Arkansas College for Health Education to buy land once set aside for Fort Smith Public Schools

by Tina Alvey Dale ([email protected]) 1,050 views 

The Fort Chaffee Redevelopment Authority Real Estate Review Committee voted Thursday (April 25) to recommend selling land originally set aside for Fort Smith Public Schools to the Arkansas College for Health Education (ACHE).

Fort Smith Public Schools School Board voted March 11 to release 80-acres of reserved land at Chaffee Crossing back to FCRA. The land was reserved for the district in 2010 as the potential site for a secondary school site. It was to be held until 2020.

FSPS received the former Hutcheson shoe facility in east Fort for use as the career and technology center planned under the district’s capital improvement plan that is funded by a voter-approved millage increase. The 181,710-square-foot building that sits on almost 17 acres at the corner of Zero Street and Painter Lane will save the district at least $3 million that had been budgeted to buy an existing building for the career center.

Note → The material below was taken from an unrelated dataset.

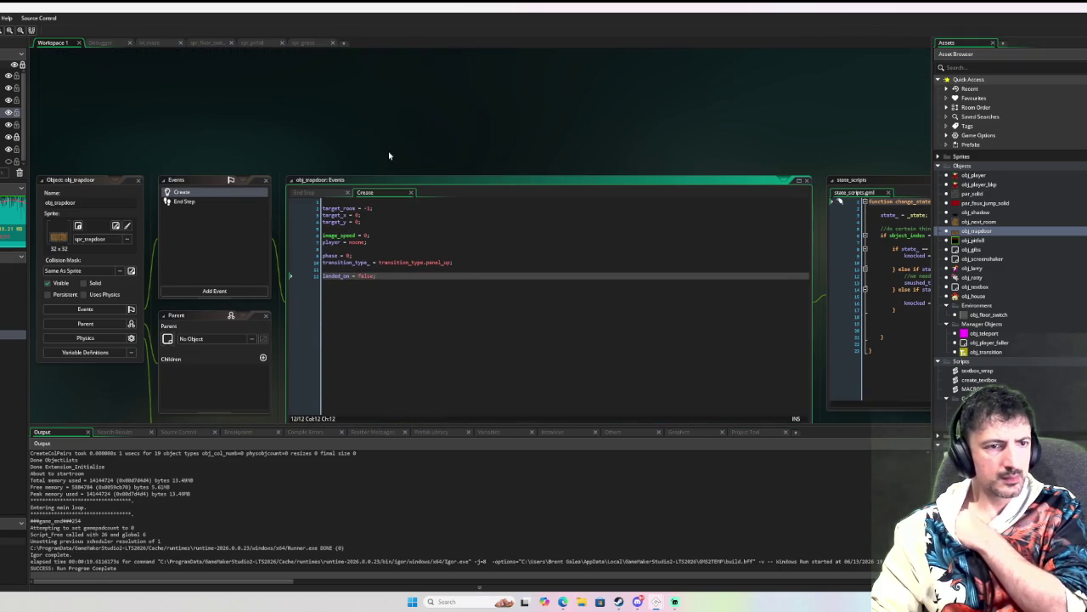
pyautogui.click(187, 202)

With that property, the school district no longer needs the land at Chaffee Crossing. ACHE and ERC Create submitted sealed bids on the property April 24. ERC Create offered the authority $1.25 million for 69 acres. John Alford, attorney for ERC Create, told the committee that developer Rod Coleman intends to build between 125 and 140 residential units on the land, including some duplexes, ranging in price of $200,000 to $250,000. That would lead to $4 to $5 million in property tax for area, Alford said.

ACHE President Kyle Parker said the property would help the college in its mission to improve healthcare access and the lives of those living in the area. The college, which operates the Arkansas Osteopathic Medical College and will open the Arkansas College of Health Sciences in 2020, offered $1.2 million for 71 acres.

Parker said the land would be used for an educational facility as well as some commercial and residential areas. He said students attending the schools spend approximately $29,500 a year for food, housing, clothing and supplies. By 2023, even without another school added college, the estimated 980 students who would be attending the school would put $28.91 million into the local economy, he said.

“That’s if we never build another building,” Parker said. “This college will produce billions of dollars in benefits,” Parker said.

Committee member Janie Glover moved to recommend selling the land to ACHE because of the economic development benefit it does and will bring to the area. The committee unanimously approved that motion. The recommendation will go to the full FCRA board of directors for discussion at its next regular meeting May 16.

Parker would not elaborate on the plans for the land, but said the main piece would be a 100,000-square-foot-building that “will be academic in nature but not solely regulated to classrooms.” There also might be an outdoor event area, he said.

“This will impact all citizens, the entire community, not just academic side,” Parker said.